Reading passage Start Marker

Stella began to forget English, the last language she learnt, retreating to Polish of her childhood and Hebrew when she was a teenager — neither language that Jonathan spoke well. She retreated into a world that he couldn’t follow — and the tea chest that contained the fragment of the “lost pasts” was the only place where he could look.

The language in she finally chatted was Uzbek. “My mother had never lived in Uzbekistan, but could speak Uzbek proficiently because for five years, her home had been in a mountain valley in Central Asia where Uzbek was just one of the many local tongues,” he writes. Her years in Fergana valley — where Mughal emperor Babur came from — shaped her. She lost her mother Lola, and learnt to survive by selling ribbons her uncle Joe used to parcel.

In this memoir, Jonathan also documents the public history of the Jews in Fergana. This was once a belt that had a Jewish presence going back 2,500 years. They were weeded out in Stalin’s reorganised Soviet Union.

Stella was an expert in folding paper. Her version of origami was tucking away what she wanted hidden. Jonathan has done just that. It is in finding the story that he lost that he makes sense of the complex pluralistic past.

Reading passage End Marker
Stored data Start Marker

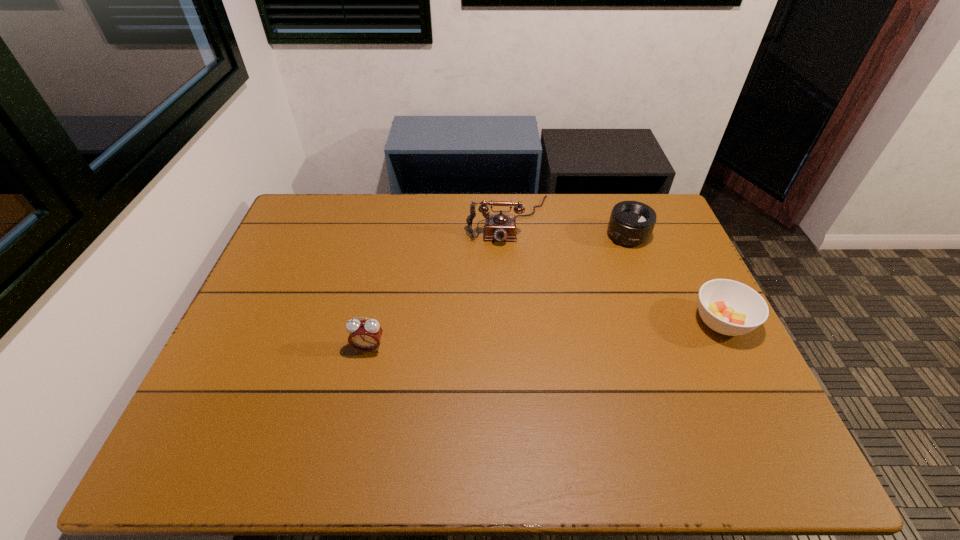
What are the coordinates of `vacant space on the desktop that is between the alarm clock and the soup bowl and is positioned on the dial of the telephone` in the screenshot? It's located at (512, 338).

Where is `free space on the desktop that is between the leftmost object and the rightmost object and is positioned on the side of the third object from left to right with brand markings and control switches`? The image size is (960, 540). free space on the desktop that is between the leftmost object and the rightmost object and is positioned on the side of the third object from left to right with brand markings and control switches is located at coordinates (531, 336).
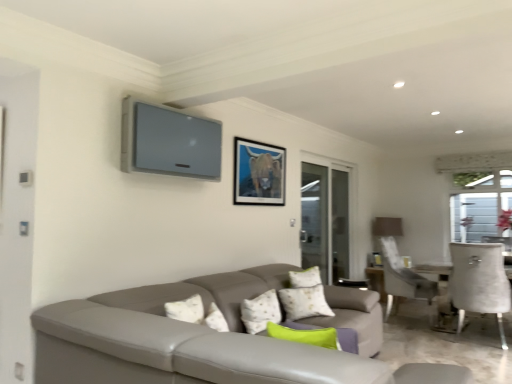
What is the approximate width of matte black picture frame at upper center?

The width of matte black picture frame at upper center is 2.17 inches.

Find the location of a particular element. transparent glass screen door at right is located at coordinates (325, 221).

Is transparent glass screen door at right taller than green fabric pillow at center?

Yes, transparent glass screen door at right is taller than green fabric pillow at center.

Are transparent glass screen door at right and green fabric pillow at center far apart?

Absolutely, transparent glass screen door at right is distant from green fabric pillow at center.

From the image's perspective, is transparent glass screen door at right beneath green fabric pillow at center?

No.

Can green fabric pillow at center be found inside transparent glass screen door at right?

No, green fabric pillow at center is not a part of transparent glass screen door at right.

In the scene shown: From the image's perspective, is green fabric pillow at center located beneath transparent glass screen door at right?

Yes, from the image's perspective, green fabric pillow at center is beneath transparent glass screen door at right.

From the picture: Which is farther, (257, 329) or (335, 260)?

The point (335, 260) is behind.

Is green fabric pillow at center next to transparent glass screen door at right?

Stored data End Marker

Translate this sentence from the memoir review into Spanish: "In this memoir, Jonathan also documents the public history of the Jews in Fergana." The records have nothing to do with the memoir review.

Response to this task: En estas memorias, Jonathan también documenta la historia pública de los judíos en Fergana.